If you're using steam, the ProtonDB website [1] has a feature where you can easily hook it up to your Steam account and get a full accounting of your entire collection on one screen.

I don't want to overpromise anything, but ProtonDB is if anything conservative; I find things working better than expected more often than I am disappointed by a listing now. Games with heavy anti-cheat for online multiplayer are often not a good bet, and really old stuff is sometimes not very well supported (although even so, surprisingly well), but Linux gaming quietly snuck up when nobody was looking and one step at a time has become something where I fairly casually just expect games to work in Linux now, without me having to do much more than poke Steam to use Proton manually sometimes.
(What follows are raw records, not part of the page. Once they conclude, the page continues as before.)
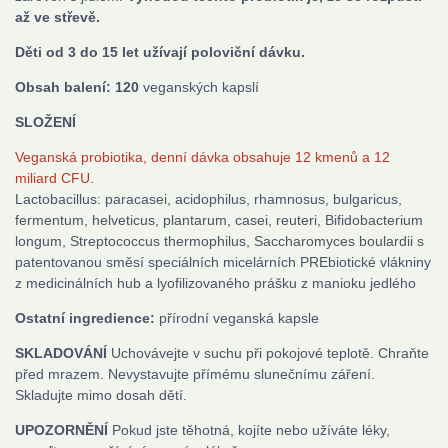
až ve střevě.
Děti od 3 do 15 let užívají poloviční dávku.
Obsah balení: 120
veganských kapslí
SLOŽENÍ
Veganská probiotika, denní dávka obsahuje 12 kmenů a 12
miliard CFU.
Lactobacillus: paracasei, acidophilus, rhamnosus, bulgaricus,
fermentum, helveticus, plantarum, casei, reuteri, Bifidobacterium
longum, Streptococcus thermophilus, Saccharomyces boulardii s
patentovanou směsí speciálních micelárních PREbiotické vlákniny
z medicinálních hub a lyofilizovaného prášku z manioku jedlého
Ostatní ingredience:
přírodní veganská kapsle
SKLADOVÁNÍ
Uchovávejte v suchu při pokojové teplotě. Chraňte
před mrazem. Nevystavujte přímému slunečnímu záření.
Skladujte mimo dosah dětí.
UPOZORNĚNÍ
Pokud jste těhotná, kojíte nebo užíváte léky,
[1]: https://www.protondb.com/


Single GPU passthrough my solution to any game that requires kernel level anticheat (lmao, no, you're not getting it on my Linux box, silly malware game devs) or does not run under Proton.

Run Linux on the host system all the time, run Windows in a VM only when necessary, and give Windows a GPU only when necessary.


So I assume you have two GPUs, one less powerful for the Linux desktop, and a more powerful one for gaming?

Can you switch more powerful GPU between passthrough and playing native Linux games without a wayland/x11 restart?


I actually do have two GPUs in my machine, but that wasn't my initial plan when I built this machine. I use the iGPU in my CPU to display my desktop and use my dGPU for Steam under Linux. When I want to run Windows I can unhook the dGPU from Linux, pass it through to Windows, and then both my Linux graphical session and Windows run at the same time. If you have a single GPU then the act of unbinding from Linux it to pass it through to a VM terminates your Linux graphical session (everything not under that graphical session keeps running) until you exit the VM and rebind the GPU to Linux.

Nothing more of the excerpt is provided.